▶ _TASK ITEM 1_:
In the text on research affiliation data below, translate this sentence into Spanish: "CrossRef relies on the contents provided by the publisher."
▶ _TASK ITEM 2_:
Summarize the text on research affiliation data below in three sentences.
(TEXT SHOWN begins)
CrossRef relies on the contents provided by the publisher. The service accepts the affiliation info, but many publishers neglect this opportunity. Soon we find out to what extent.
Lens aggregates an information from Microsoft Academic, CrossRef and Medline (all of them collect the affiliation info directly from the publications), so it is very interesting how accurate are the Lens records. Some affiliations in the Lens are matched to the GRID records, which is cool, as GRID which names stands for Global Research Identifier Database, is a database of research organizatons with CC0 license that “with a little help of all the world enthusiasts” can become as indispensible as Wikipedia. Yet this database bears the same problem as Scopus profiles - if the affiliation text is not standard, GRID can’t help, so such records are either lost for analysis or require an extra work.
So let’s check it.
Scopus dataset was downloaded as CSV file that often is simpler to process, the only problem we faced in the first part was merging the funding text fields see the previous part). But when it comes to affiliation info, the things are getting more difficult, as when an author has more than one affiliation the string in Scopus CSV looks like this:
“AUTHOR, Space Research Institute, Russian Academy of Sciences, Moscow, 117997, Russian Federation, Faculty of Physics, Moscow State University, Moscow, 119899, Russian Federation, National Research University Higher School of Economics, Moscow, Russian Federation”
AUTHOR, Institute of Physical Chemistry and Electrochemistry, Leibniz Universitat Hannover, Callinstr. 3-3a, Hannover, 30167, Germany, School of Physical Sciences, University of Kent, Canterbury, Kent, CT2 7NH, United Kingdom
There is no special delimiter placed between the different organziations, so the only way to obtain the unique {Author-Affiliation} pairs from Scopus CSV is using the regular expressions for the author names, and further splitting the strings after the country names. As it often happens, the procedure is not smooth and requires some workarounds. This time we extract only the author names and leave the remaining affiliation string in concatenated form.
(TEXT SHOWN ends)
(PROVIDED DATA begins)
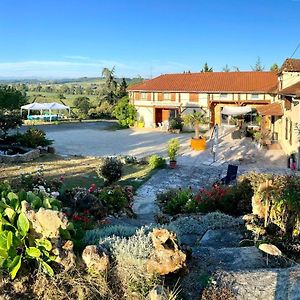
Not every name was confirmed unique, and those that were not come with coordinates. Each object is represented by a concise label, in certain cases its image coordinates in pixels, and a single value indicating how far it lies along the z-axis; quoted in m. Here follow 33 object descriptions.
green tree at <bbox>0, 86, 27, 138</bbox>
(PROVIDED DATA ends)
▶ _EXPECTED OUTPUT 1_:
CrossRef depende del contenido proporcionado por la editorial.

▶ _EXPECTED OUTPUT 2_:
CrossRef accepts affiliation information supplied by publishers, but many publishers neglect to provide it. Lens aggregates data from Microsoft Academic, CrossRef and Medline and matches some affiliations to GRID, a CC0-licensed database of research organizations, though GRID, like Scopus profiles, cannot handle nonstandard affiliation text. Because a Scopus CSV puts no delimiter between an author's multiple organizations, unique author-affiliation pairs can only be obtained with regular expressions for author names and splitting after country names, and this time only the author names are extracted while the rest of the affiliation string is left concatenated.